* PROBLEM REQUIREMENTS *
Update the goat cheese text by writing it out again, starting at "We had two buckets" and ending at "room with salt!)", with "firm curd" in place of "hard curd".

* EXTRACT PROVIDED *
--- START ---

Thursday, 12 August 2010

This weekend, to increase my cheese knowledge, I biked up to a nearby hill farm called Bois Blanc. I was greeted by Yves, a rustic French goat herder. On what was an amazing afternoon we started by chatting over his table in the farmhouse, about life, geography (and, importantly, cheese) before walking up the hill to see his small herd of goats. He has a range of breeds (naturally he affectionately points out his favourite animals), letting them graze freely on his grass which is full of herbs, flowers and wild grasses, all of which add a great flavour to the milk which is passed on to the cheese.

He milks the goats everyday, and then uses the milk to produce a small amount of farmhouse cheese in his little shed. This cheese is then sold on at markets and through local shops (including the local Mons shops), but only in small quantities as he barely has enough to sell (between 20-30 of these petit cheeses a day!)

The cheeses are a great expression of affinage, from his young just-set cheese (about 3 days) to his affiné (about a month old). They really tell a story of Yves’ farm’s terroir, goats and cheese-making techniques. Tasting the different cheeses is like tasting a tangible expression of time - you get a real sense of how affinage works. Everyone has a favourite age for their cheese, as the texture, taste, appearance and smell changes as time passes. These cheeses were mild, with only a delicate hint of goat flavour, and a lovely creamy freshness in the young, contrasting with a nice bite to the affiné.

Yves is a true artisan farmer in the real sense of the word; it was a pleasure to visit.


I went back. I couldn’t help myself. Yves invited me to spend the day making cheese with him - how could I refuse passing the time with a big Frenchman making cheese in a shed no bigger than a cupboard. We were certainly going to get to know each other, if nothing else!

First we chucked yesterdays cheeses into the bin - a storm had arrived the day before and the change in air pressure, electrostatic fields, humidity and temperature had rendered the whole days batch useless.

Then we added the ‘petit lait’ to that morning’s milk and let it ferment for 20 hours. ‘Petit lait’ (or lactosérum) contains bacteria which starts the fermentation, changing lactose sugars (in milk) into lactic acid, and forming important flavours as it helps to form the curds. Most cheesemakers use freeze-dried or commercially made starters, but Yves, in the true spirit of capturing his terroir, uses his own bacteria from a ‘petit lait’ he creates at the beginning of the milk season by essentially letting the milk go off. This ‘petit lait’ is used for the first batch at the beginning of the season, for every subsequent production he uses a bit of leftover curds and whey (from the day before) to start the process off.

As the goats’ animal husbandry is fantastic, the unpasteurised milk poses no problems. By letting it naturally ferment he uses all the natural bacteria remaining present (usually killed by pasteurisation). This means he captures the true natural flavours of his land - the only thing he adds to his cheese that he doesn’t make himself is salt. However, it also means the cheese varies vastly in taste, flavour and texture; the production and affinage must be altered accordingly.

We had two buckets of goat milk from the same day’s milking - for some reason (Yves answer to my query was a Gallic shrug) one had formed a hard curd and the other much softer. So we carefully scooped the hard curd to form a base in the mould followed by a topping of soft. Yesterday’s cheeses were un-moulded, flipped, and salted; with a flick of the wrist that was best left to professional (when I tried, I managed to cover everything in the room with salt!)

While the moulds drained we took a break: a piece of fresh cheese wrapped in a salad leaf, so simple, so delectable! Over the next 2 hours continuous topping up of the cheese moulds took place, as they drained. After that our work was done, ready to start all over again the next morning.

--- END ---

* SOURCE INFORMATION *
--- START ---

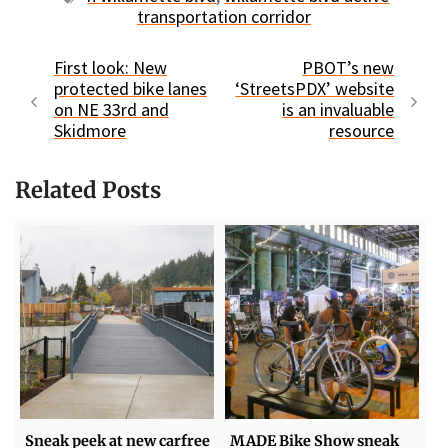
transportation corridor
First look: New
PBOT’s new
protected bike lanes
‘StreetsPDX’ website
on NE 33rd and
is an invaluable
Skidmore
resource
Related Posts
Sneak peek at new carfree
MADE Bike Show sneak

--- END ---

* OUTPUT FOR THIS TASK *
We had two buckets of goat milk from the same day’s milking - for some reason (Yves answer to my query was a Gallic shrug) one had formed a firm curd and the other much softer. So we carefully scooped the firm curd to form a base in the mould followed by a topping of soft. Yesterday’s cheeses were un-moulded, flipped, and salted; with a flick of the wrist that was best left to professional (when I tried, I managed to cover everything in the room with salt!)